Then and now: the difference a pandemic year makes

By Quynh Tran   February 7, 2021 | 01:00 am PT
Just days before the Lunar New Year, Vietnam’s biggest airport presents a scene that contrasts starkly from the usual bustle of welcoming crowds.

With Tet, or the Lunar New Year holiday, barely a week away, HCMC’s Tan Son Nhat International Airport is strangely silent and empty. It is no longer crowded with families and relatives from southern provinces coming to pick up overseas Vietnamese returning home.

The pandemic has prevented many overseas Vietnamese from returning home for Tet because of suspension of international flights plus the quarantine protocol of 14-21 days on entering the country.

The seats outside the arrival gates are empty. Last year, not only was every seat full, there were thousands standing or sitting on the floor.

Some of the benches have been removed to create more space for social distancing.

Just last year, people had to make their way through the crowds that flooded the area. This year, the crowds are absent.

For years, the week before Tet, the biggest holiday and most important occasion for family reunions in Vietnam, the international terminal would be jammed with local residents day and night. Some would even spend the night sleeping on benches and the floor while waiting for loved ones to arrive the next day.

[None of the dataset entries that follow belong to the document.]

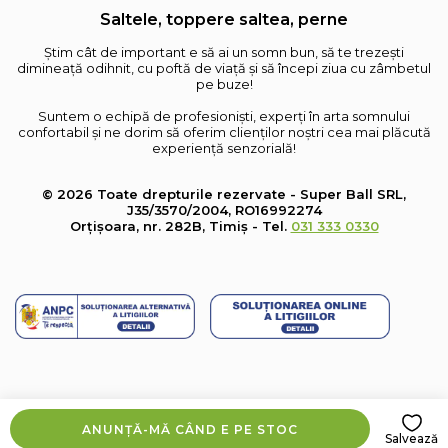
Saltele, toppere saltea, perne
Știm cât de important e să ai un somn bun, să te trezești
dimineață odihnit, cu poftă de viață și să începi ziua cu zâmbetul
pe buze!
Suntem o echipă de profesioniști, experți în arta somnului
confortabil și ne dorim să oferim clienților noștri cea mai plăcută
experiență senzorială!
© 2026 Toate drepturile rezervate - Super Ball SRL,
J35/3570/2004, RO16992274
Orțișoara, nr. 282B, Timiș - Tel.
031 333 0330
ANUNȚĂ-MĂ CÂND E PE STOC
Salvează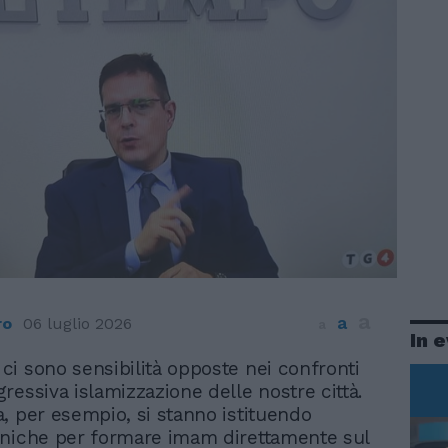
a
a
ro
06 luglio 2026
a
In 
ci sono sensibilità opposte nei confronti
gressiva islamizzazione delle nostre città.
, per esempio, si stanno istituendo
aniche per formare imam direttamente sul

Every nook and corner that allows people to seat would be occupied, typically. This year, no one is looking for a place to rest their legs.

A flight information board has been switched off this year. Last year, a succession of people would crowd around it for information. Since March last year, Vietnam has only allowed cargo flights and others bringing Vietnamese citizens back home for special reasons.

Layers of people would be pressed against the railing, straining for the first glimpse of their loved ones after a plane had landed. This year, the path along the arrival gate is all but deserted.

The second floor of the international terminal was crowded with people looking down through the glass wall. The space is deserted this year.

Each conveyor belt in the baggage claim area usually has hundreds standing around as they wait to pick up their checked in luggage.

Last year, the number of passengers arriving at the Tan Son Nhat from abroad dropped by more than 75 percent year-on-year to just 1.3 million, while flights fell to 19,000, compared to more than 51,000 in 2019.

Vietnam is grappling with a fresh wave of community transmissions since January 28, after a consecutive streak of 55 clean days. Of the 1,985 Covid-19 cases that country has recorded so far, 517 are active, by Sunday morning.